As the founder of a residential interior design firm my job entails everything from reviewing architectural drawings and overseeing contractors, to drawing furniture plans, designing furniture and scheming rooms, to managing the orders, timelines, and installations for a project.
2. What planned and unplanned events connected you to your industry and your first employer after Holy Cross? How did you learn/decide it was a good fit for you?
During my senior year at Holy Cross I had big plans to go to law school. At the time I thought that it would be the most logical and practical fit for me, and I took the LSAT class offered at Holy Cross to prepare for the exam. We were encouraged to take study breaks in between practice tests, and I found myself filling that time with interior design magazines like House Beautiful, Veranda, and Architectural Digest, and countless design blogs.
After taking the LSAT and starting to pull together my applications for law school I realized my heart wasn’t in it. Since long before the LSAT I’d enjoyed reading about and discussing interior design with my grandmother, and she and my mother both believed I had shown some innate talent in decorating. My Mom had often suggested I pursue it as a career, but I had the impression that most successful designers had degrees in interior design or a lifestyle that enabled them to open a firm “for fun.”
After graduation I applied for jobs in advertising and marketing, but nothing really felt like the right fit. In a moment of frustration with the job search process I googled the phone number for the office of my favorite interior designer at the time and asked if they needed an intern. They asked how soon I could start.

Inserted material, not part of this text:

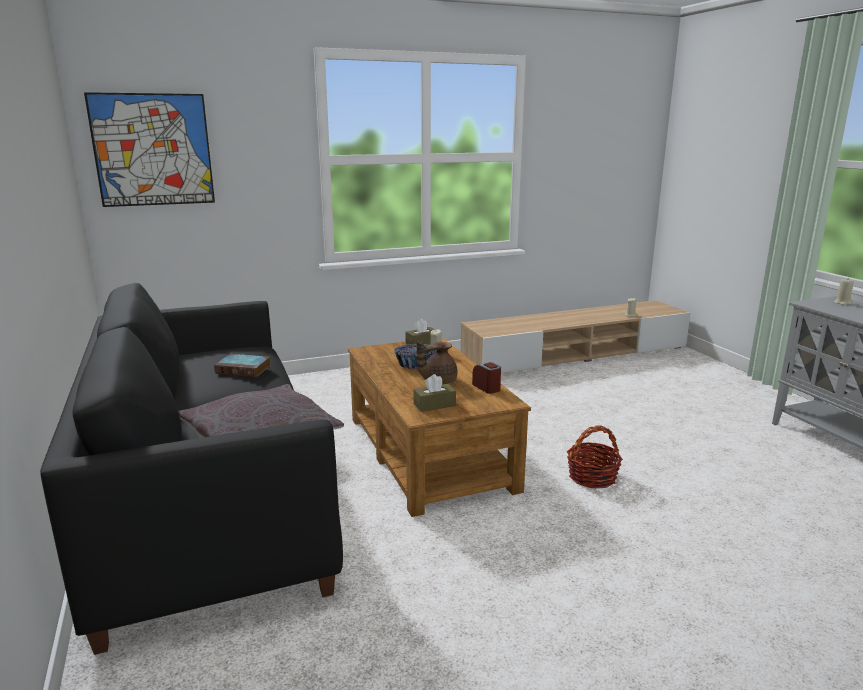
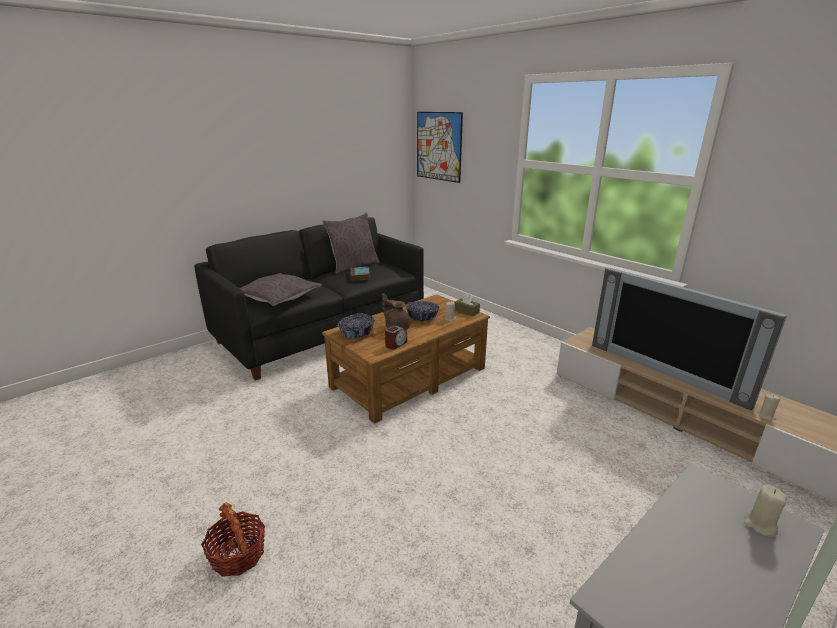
camera: 70 degrees right, 5 degrees up
brown tissue box [414,374,456,412] -> bowl [338,314,375,339]
basket [567,425,623,488] -> basket moved to [201,503,265,577]
none -> grey pillow [322,212,380,274]
none -> television [592,267,787,410]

Within the first week of the internship, I knew I’d found the right career fit for me in interior design. Suddenly all of the knowledge I’d accumulated about interior design throughout my life, which I’d long thought was useless and just a hobby, had real value. I also started to see the opportunity to put another interest of mine, business and entrepreneurship, to use. I come from a family of entrepreneurs, and just as my knowledge of interior design had been somewhat subliminal, so too was my understanding of work and business through the lens of an entrepreneur. Having an understanding of how entrepreneurs think and operate gave me a leg up as an intern, and later an employee, of small business owners. I soon found out that neither a degree in design nor a large trust fund were necessary to start a successful interior design business.

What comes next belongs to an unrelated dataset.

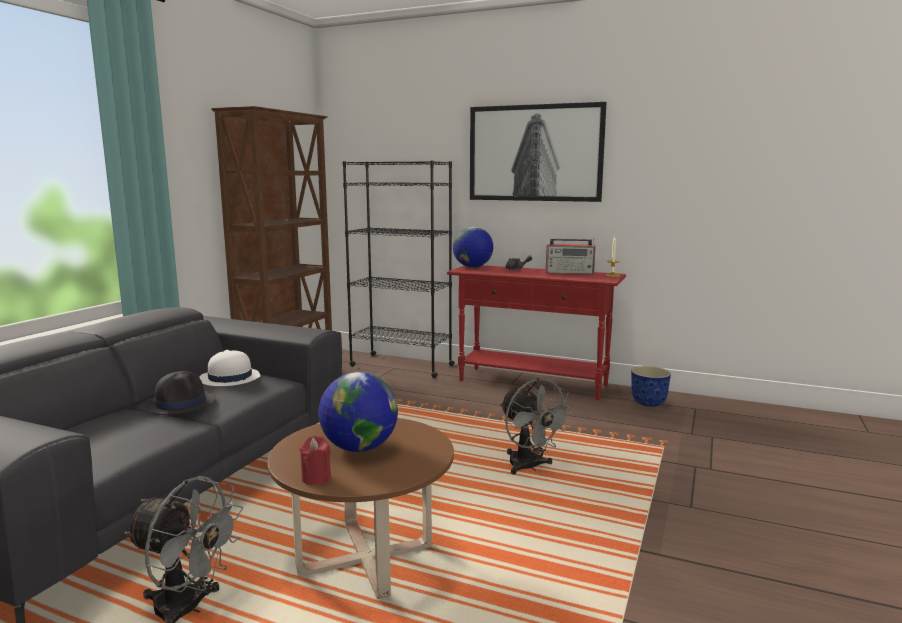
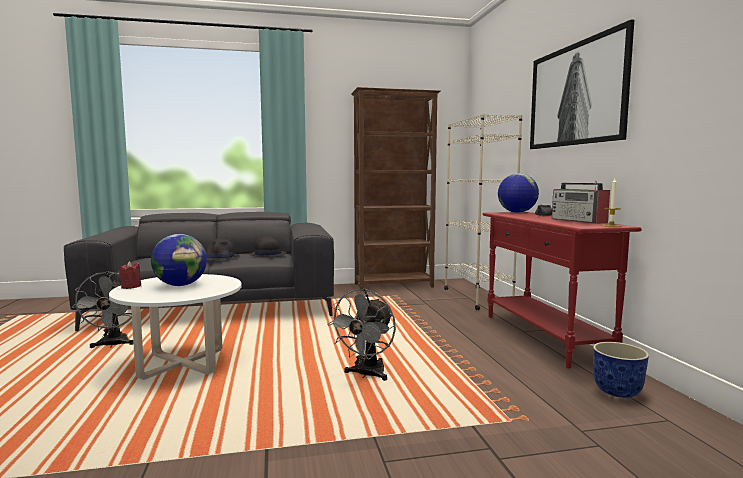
camera: 55 degrees right, 5 degrees down
white hat [199,350,261,386] -> black hat [249,236,287,257]
brown coffee table [267,418,454,599] -> white coffee table [109,274,242,380]
black bookcase [342,160,455,378] -> beige bookcase [444,114,522,310]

3. What were you involved in when you were on campus?
I volunteered at Dismas House, was a club chair for the Comunications, Advertising & Marketing Club, and interned for the Public Affairs office.

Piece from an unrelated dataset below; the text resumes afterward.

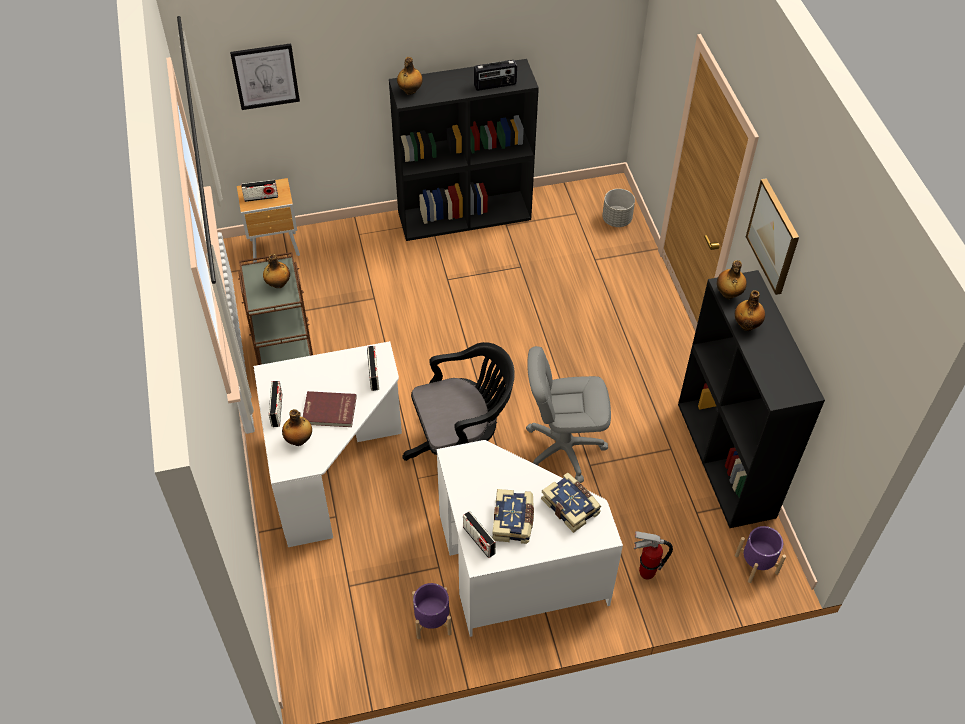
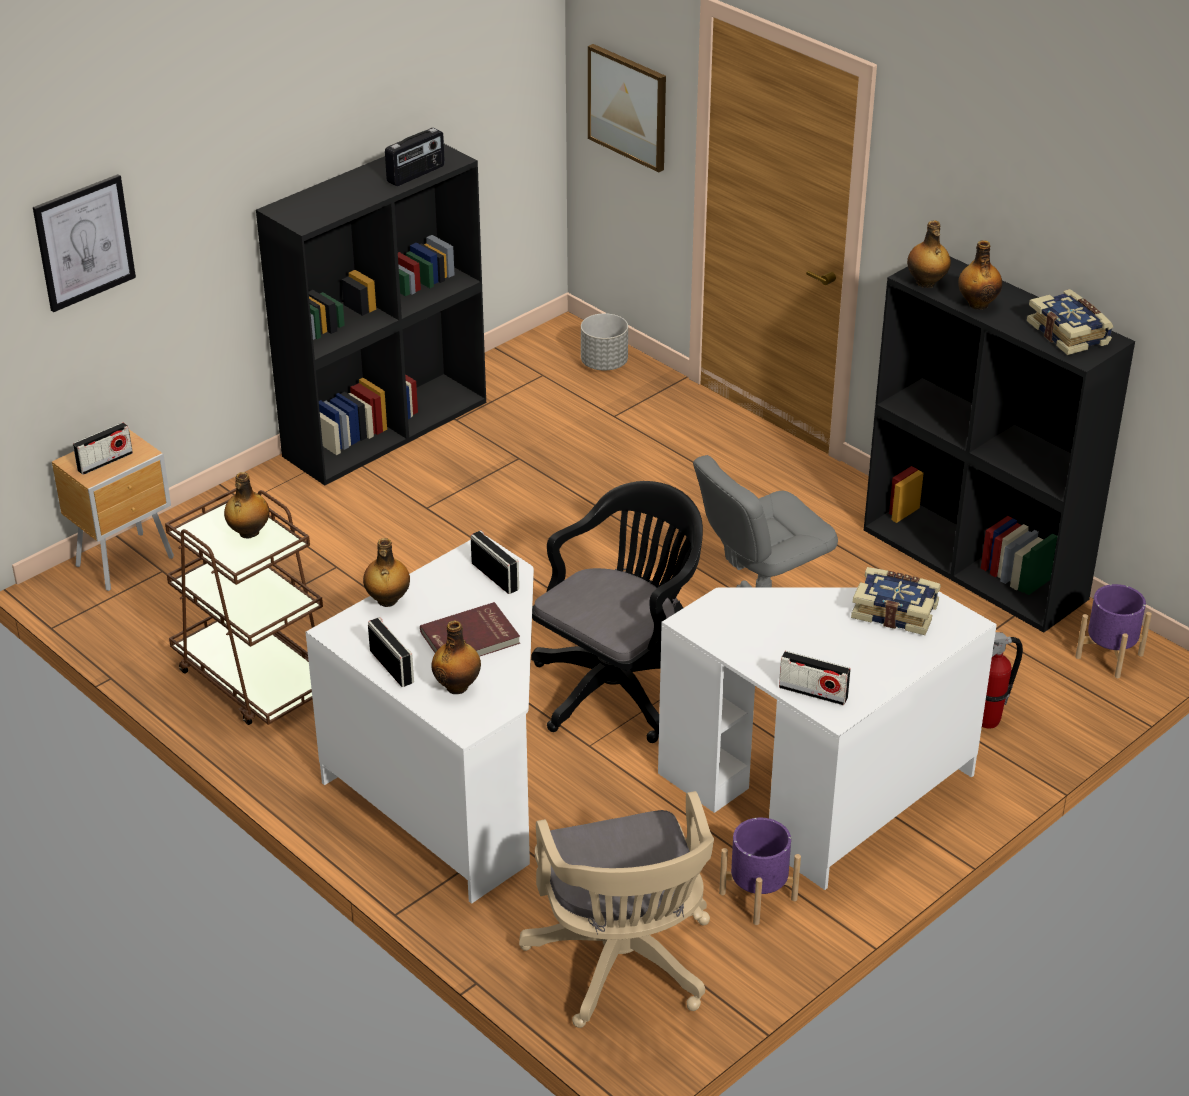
camera: 30 degrees left, 15 degrees down
bottle [397,57,423,95] -> bottle moved to [363,538,410,607]
book [492,489,534,544] -> book moved to [1027,289,1113,355]
picture [746,178,799,295] -> picture moved to [588,44,666,172]
none -> beige office chair [519,791,714,1028]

4. What was your major and how did it affect your career decisions?
I was an English major and I think my creative writing classes gave me some insight into how much I enjoyed creative work. The time I spent working on the assignments for those classes flew by, even when the assignments were difficult.
5. What are one or two skills that you developed at Holy Cross that you use in your work?
While I was at Holy Cross I learned to be very disciplined about my time because I found that the school work load would sneak up on me if I wasn’t consistently setting aside time at the library. In my industry it is very easy to be distracted by the creative part of the job and put the paperwork on the backburner. Unfortunately that is probably the quickest way to go out of business, so in life as in school I try to set aside specific time dedicated to the paperwork.
6. What advice do you have for students on campus today?
Trust your instincts when it comes to your future. Don’t force a career choice, or any choice for that matter, solely because it appears to be the most pragmatic. If it doesn’t feel right it isn’t, and you should take the time to find what is right for you. Also, pay attention to what interests you, even the things you think of as silly hobbies or the curiosities you take for granted. Today more than ever there is value in being an expert in a specialized field, so why not take advantage of that?